Aqui está o filho de um pai talentoso que se sente inadequado, e há também o excêntrico parente mais velho cujas habilidades sobre-humanas são a causa dos problemas da família – mas também a chave para salvar o clã.
A dupla de mágicos mais velhos e ajudantes mais jovens — a dinâmica que impulsiona Rick e Morty e a trilogia de filmes De Volta para o Futuro (1985 a 1990) — provavelmente será explorada em sequências posteriores, quando Astrid estiver mais familiarizada com Betelgeuse.
Mas, por enquanto, essa tarefa de codependência cômica é tratada pela dupla Betelgeuse e Lydia.
A dinâmica deles, ao mesmo tempo cautelosa, mas também calorosa, é tratada com sensibilidade pelos atores.

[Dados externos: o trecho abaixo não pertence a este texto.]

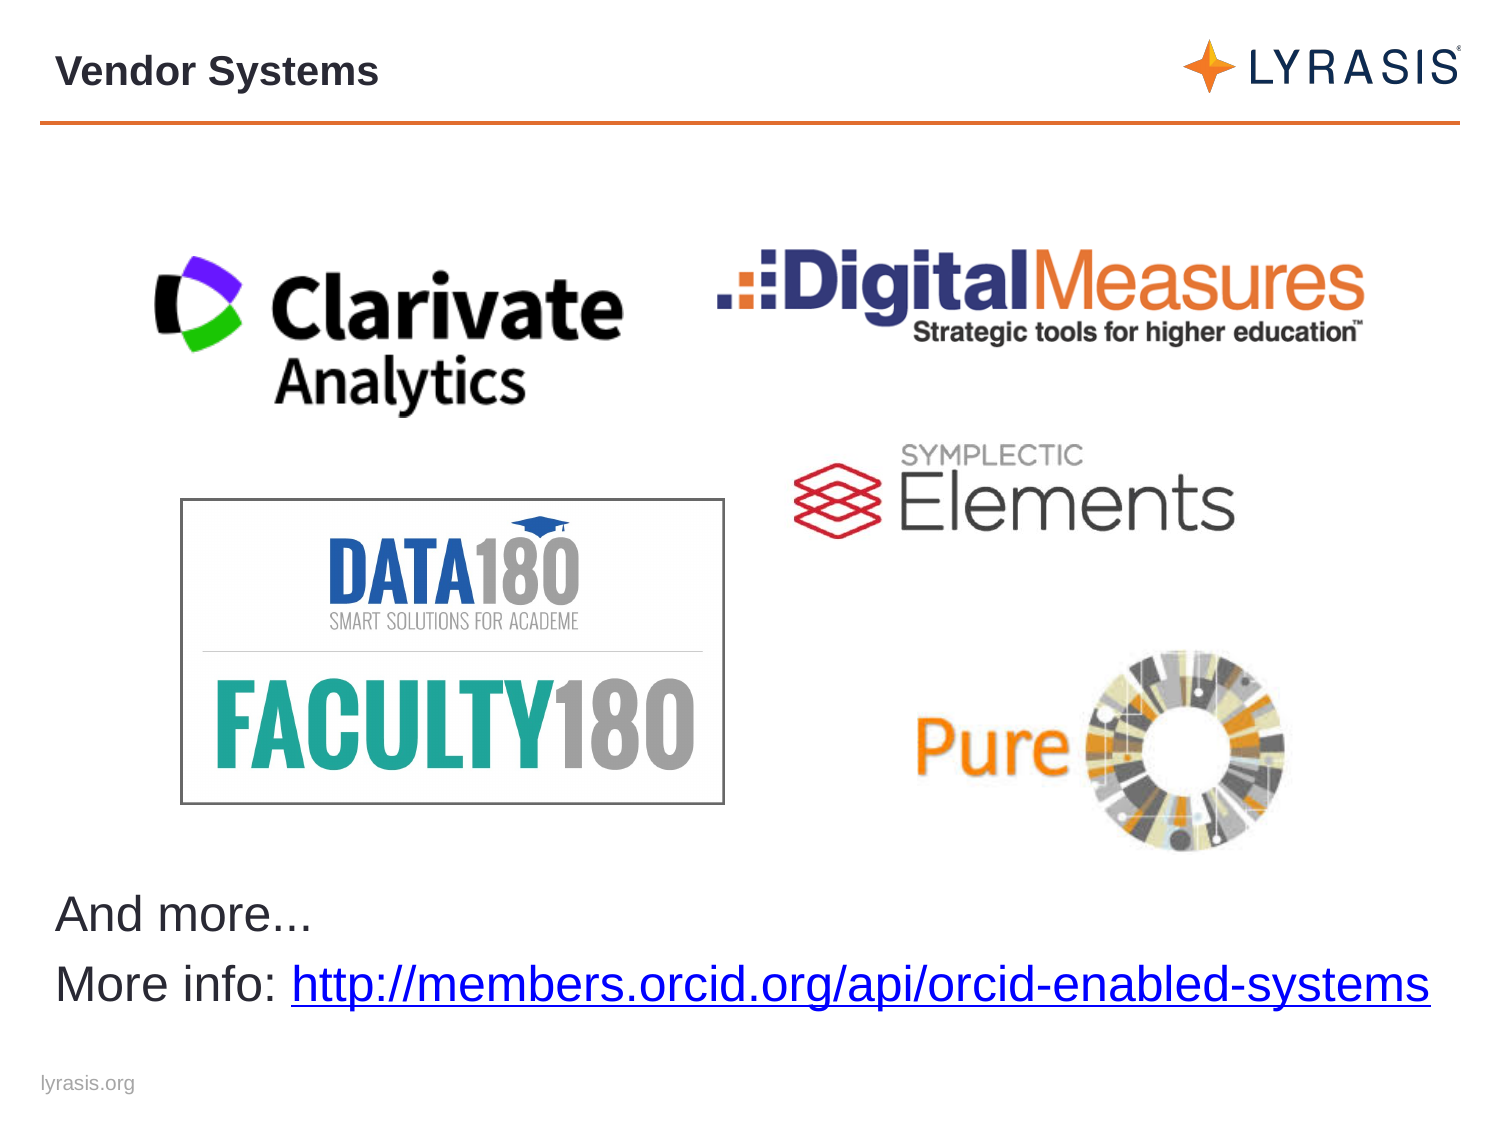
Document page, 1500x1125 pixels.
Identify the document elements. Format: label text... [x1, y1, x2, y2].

list And more... More info: http://members.orcid.org/api/orcid-enabled-systems [39, 804, 1461, 1026]
picture [660, 170, 1427, 376]
picture [154, 255, 624, 418]
picture [180, 498, 725, 805]
picture [784, 391, 1302, 855]
picture [1183, 39, 1461, 93]
title Vendor Systems [40, 36, 1138, 111]
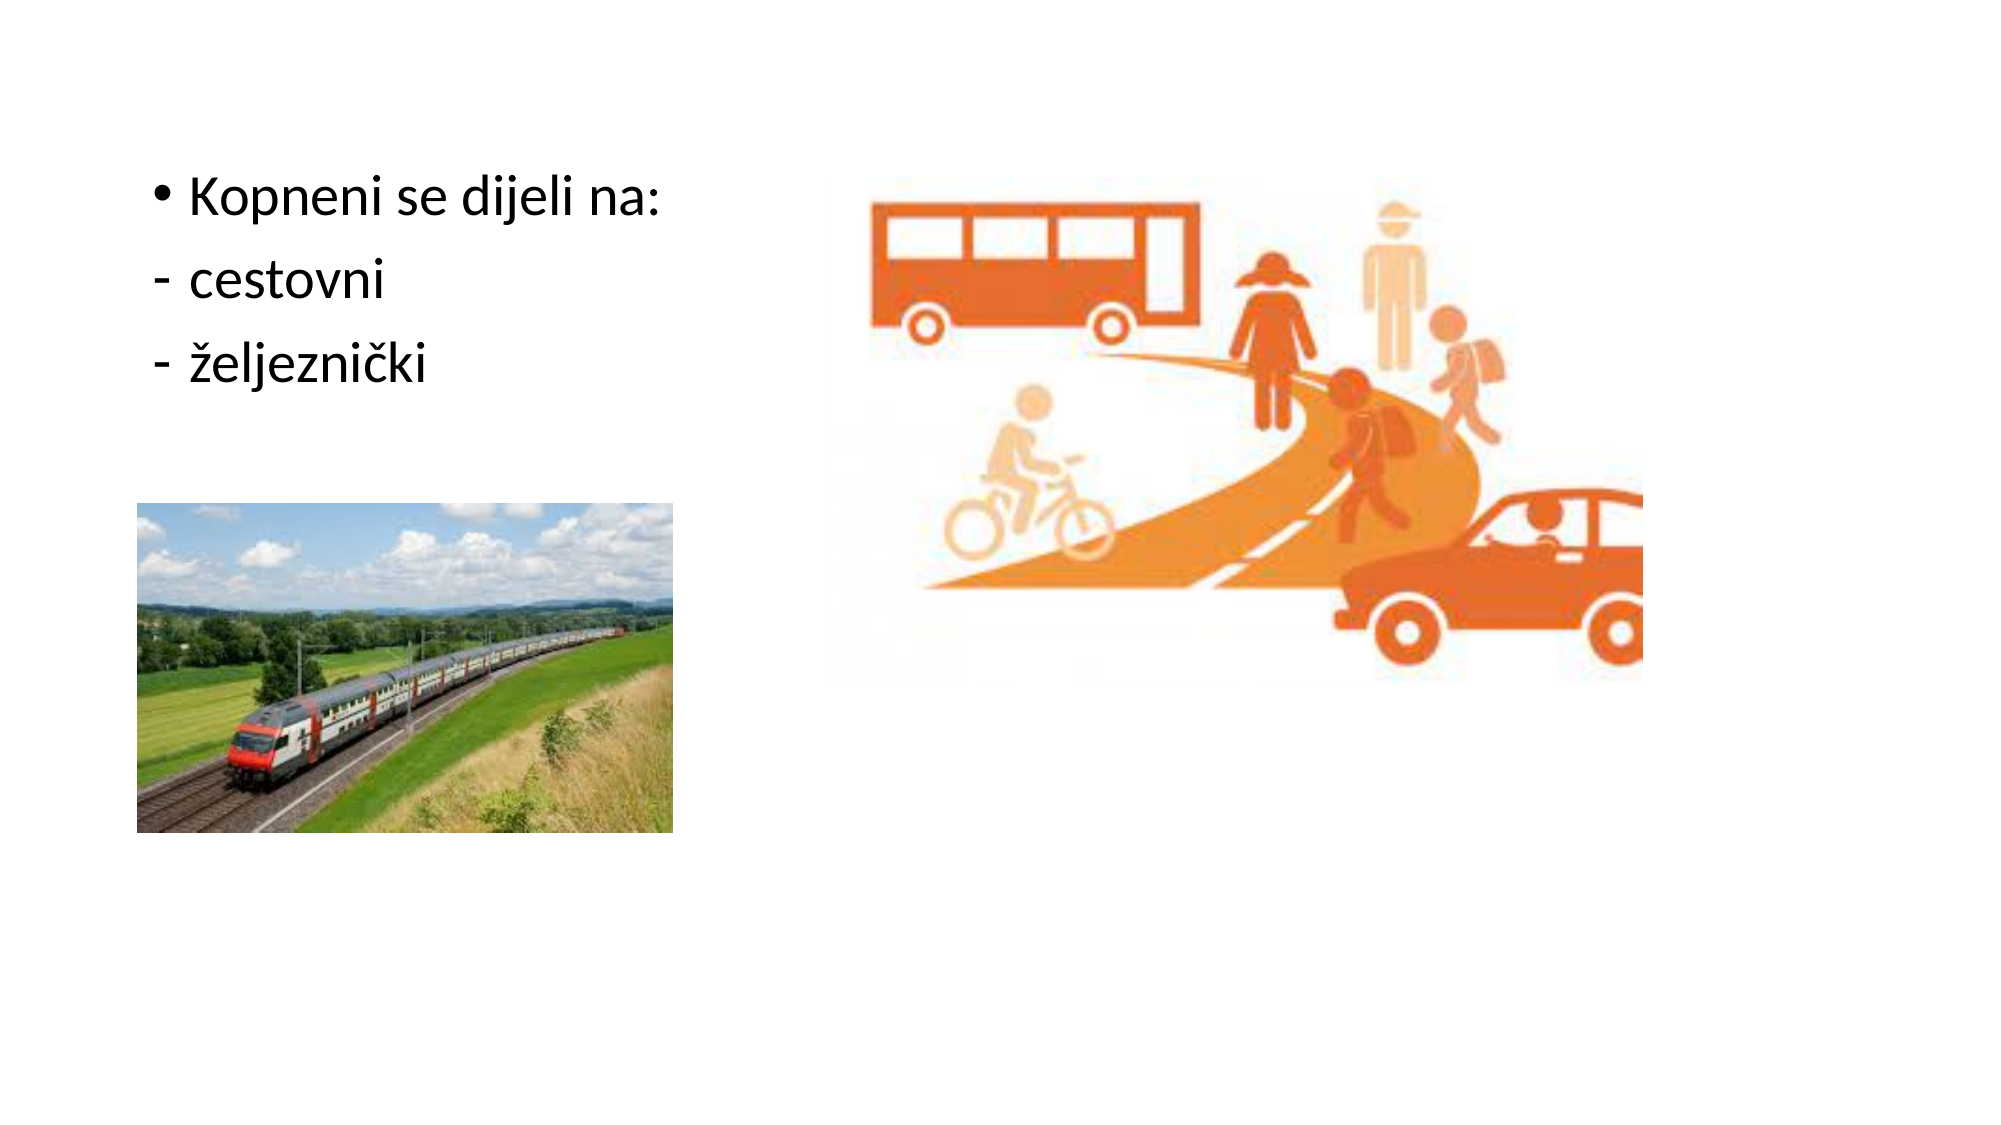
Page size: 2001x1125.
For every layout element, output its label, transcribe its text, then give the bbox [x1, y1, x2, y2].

picture [137, 503, 673, 833]
picture [825, 177, 1643, 686]
list Kopneni se dijeli na: cestovni željeznički [137, 157, 1863, 1014]
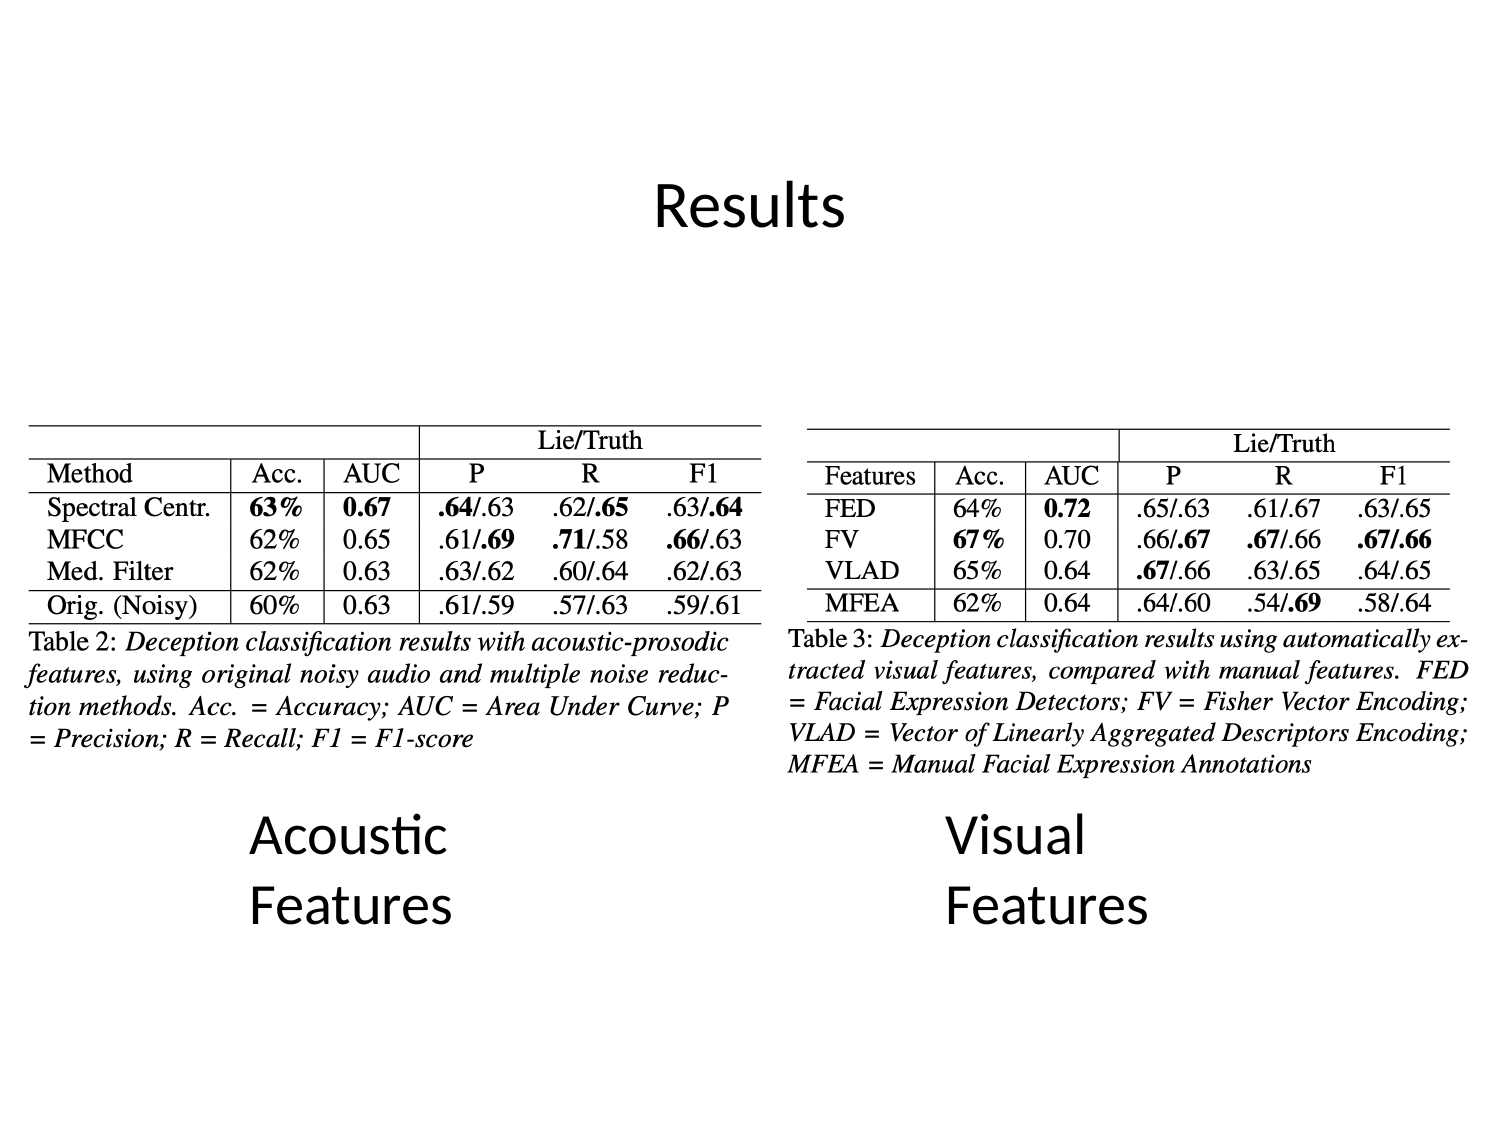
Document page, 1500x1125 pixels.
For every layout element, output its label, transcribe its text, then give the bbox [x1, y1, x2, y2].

title Results [51, 145, 1449, 240]
picture [24, 419, 766, 757]
list Acoustic Features [234, 781, 580, 849]
list Visual Features [930, 789, 1275, 849]
picture [784, 419, 1470, 780]
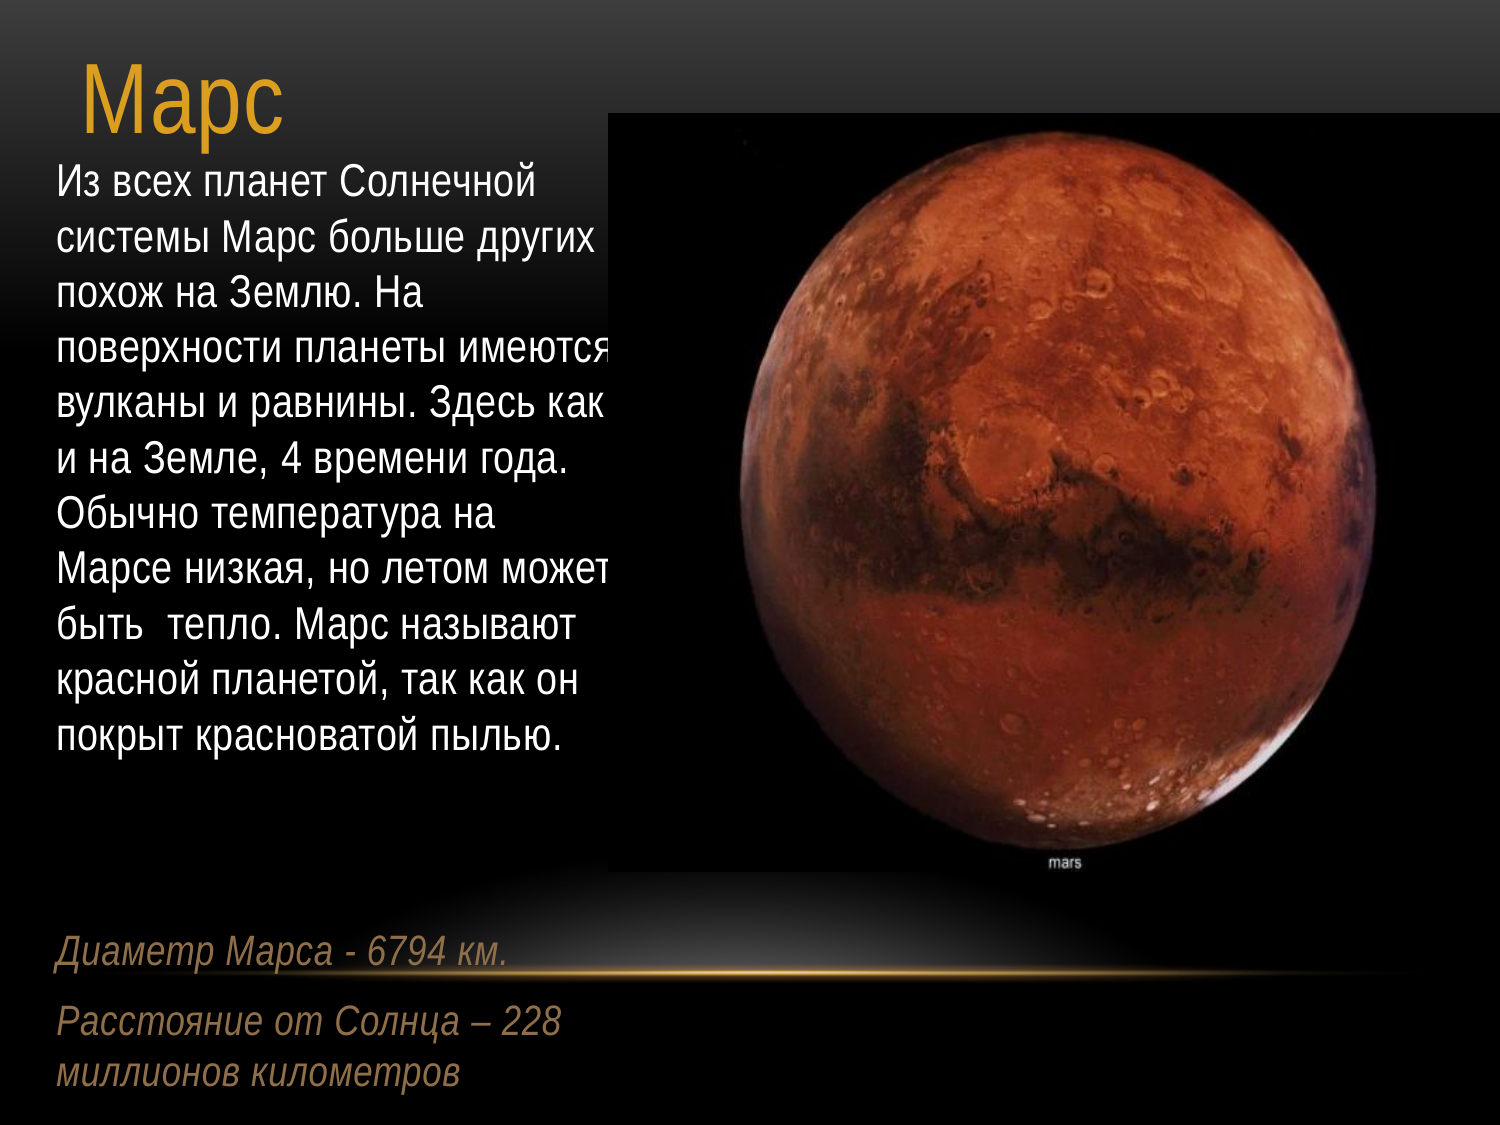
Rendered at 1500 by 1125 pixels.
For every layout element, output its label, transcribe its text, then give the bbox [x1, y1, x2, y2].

O reencontro carrega o impacto emocional de ver dois amigos rivais se unirem.
Visualmente, Burton se apoia na nostalgia. Ele traz de volta as próteses sangrentas nos fantasmas, mostrando como seus eus mortais morreram, assim como as animações de monstros em stop-motion.
Poucos conseguem equilibrar a equação adorável-repugnante da maneira que Burton consegue.
O apelo juvenil de Ortega tem sido comentado, um fator que atrairá espectadores jovens demais para se lembrarem do primeiro filme.
Afinal, ela é a estrela da série de comédia sobrenatural Wednesday, da Netflix (de 2022 até o presente), dirigida e produzida por Burton, o que a torna uma escolha natural para o papel da filha problemática de uma mãe assombrada.
Em vez de trazer uma atitude gótica e descolada da Família Addams para esse projeto, ela mostra que pode ser inocente. No meio da tolice sobrenatural, Astrid é o coração identificável.
Opinião polêmica: Beetlejuice Beetlejuice traz todo o charme assustador e adorável do original, ao mesmo tempo em que abre habilmente a porta para futuros desenvolvimentos da história.